> **Aim of the task**
Every line of the material has to be retyped exactly.
========================================================================
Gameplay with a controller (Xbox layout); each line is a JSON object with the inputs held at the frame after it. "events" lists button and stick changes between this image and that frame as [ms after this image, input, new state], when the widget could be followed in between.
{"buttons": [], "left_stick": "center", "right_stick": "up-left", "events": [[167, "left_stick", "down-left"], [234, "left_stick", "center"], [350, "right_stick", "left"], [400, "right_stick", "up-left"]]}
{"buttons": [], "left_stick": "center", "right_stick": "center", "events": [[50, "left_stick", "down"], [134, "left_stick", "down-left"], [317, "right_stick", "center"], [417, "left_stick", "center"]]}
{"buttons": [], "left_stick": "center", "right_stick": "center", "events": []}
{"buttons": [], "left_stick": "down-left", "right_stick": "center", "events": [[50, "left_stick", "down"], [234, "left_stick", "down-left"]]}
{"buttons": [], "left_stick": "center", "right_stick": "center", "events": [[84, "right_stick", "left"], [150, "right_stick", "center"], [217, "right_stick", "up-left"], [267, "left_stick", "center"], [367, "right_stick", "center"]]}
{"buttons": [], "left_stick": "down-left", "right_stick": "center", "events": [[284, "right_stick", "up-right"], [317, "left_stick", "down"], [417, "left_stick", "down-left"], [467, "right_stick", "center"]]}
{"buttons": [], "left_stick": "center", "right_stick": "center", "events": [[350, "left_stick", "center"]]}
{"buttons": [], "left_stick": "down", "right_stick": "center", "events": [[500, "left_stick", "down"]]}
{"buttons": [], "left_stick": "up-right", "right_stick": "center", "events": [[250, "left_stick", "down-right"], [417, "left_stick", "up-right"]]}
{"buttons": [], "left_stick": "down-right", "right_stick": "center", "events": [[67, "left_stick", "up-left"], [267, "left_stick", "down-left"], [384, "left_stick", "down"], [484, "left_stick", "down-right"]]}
========================================================================
> **Answer section**
Gameplay with a controller (Xbox layout); each line is a JSON object with the inputs held at the frame after it. "events" lists button and stick changes between this image and that frame as [ms after this image, input, new state], when the widget could be followed in between.
{"buttons": [], "left_stick": "center", "right_stick": "up-left", "events": [[167, "left_stick", "down-left"], [234, "left_stick", "center"], [350, "right_stick", "left"], [400, "right_stick", "up-left"]]}
{"buttons": [], "left_stick": "center", "right_stick": "center", "events": [[50, "left_stick", "down"], [134, "left_stick", "down-left"], [317, "right_stick", "center"], [417, "left_stick", "center"]]}
{"buttons": [], "left_stick": "center", "right_stick": "center", "events": []}
{"buttons": [], "left_stick": "down-left", "right_stick": "center", "events": [[50, "left_stick", "down"], [234, "left_stick", "down-left"]]}
{"buttons": [], "left_stick": "center", "right_stick": "center", "events": [[84, "right_stick", "left"], [150, "right_stick", "center"], [217, "right_stick", "up-left"], [267, "left_stick", "center"], [367, "right_stick", "center"]]}
{"buttons": [], "left_stick": "down-left", "right_stick": "center", "events": [[284, "right_stick", "up-right"], [317, "left_stick", "down"], [417, "left_stick", "down-left"], [467, "right_stick", "center"]]}
{"buttons": [], "left_stick": "center", "right_stick": "center", "events": [[350, "left_stick", "center"]]}
{"buttons": [], "left_stick": "down", "right_stick": "center", "events": [[500, "left_stick", "down"]]}
{"buttons": [], "left_stick": "up-right", "right_stick": "center", "events": [[250, "left_stick", "down-right"], [417, "left_stick", "up-right"]]}
{"buttons": [], "left_stick": "down-right", "right_stick": "center", "events": [[67, "left_stick", "up-left"], [267, "left_stick", "down-left"], [384, "left_stick", "down"], [484, "left_stick", "down-right"]]}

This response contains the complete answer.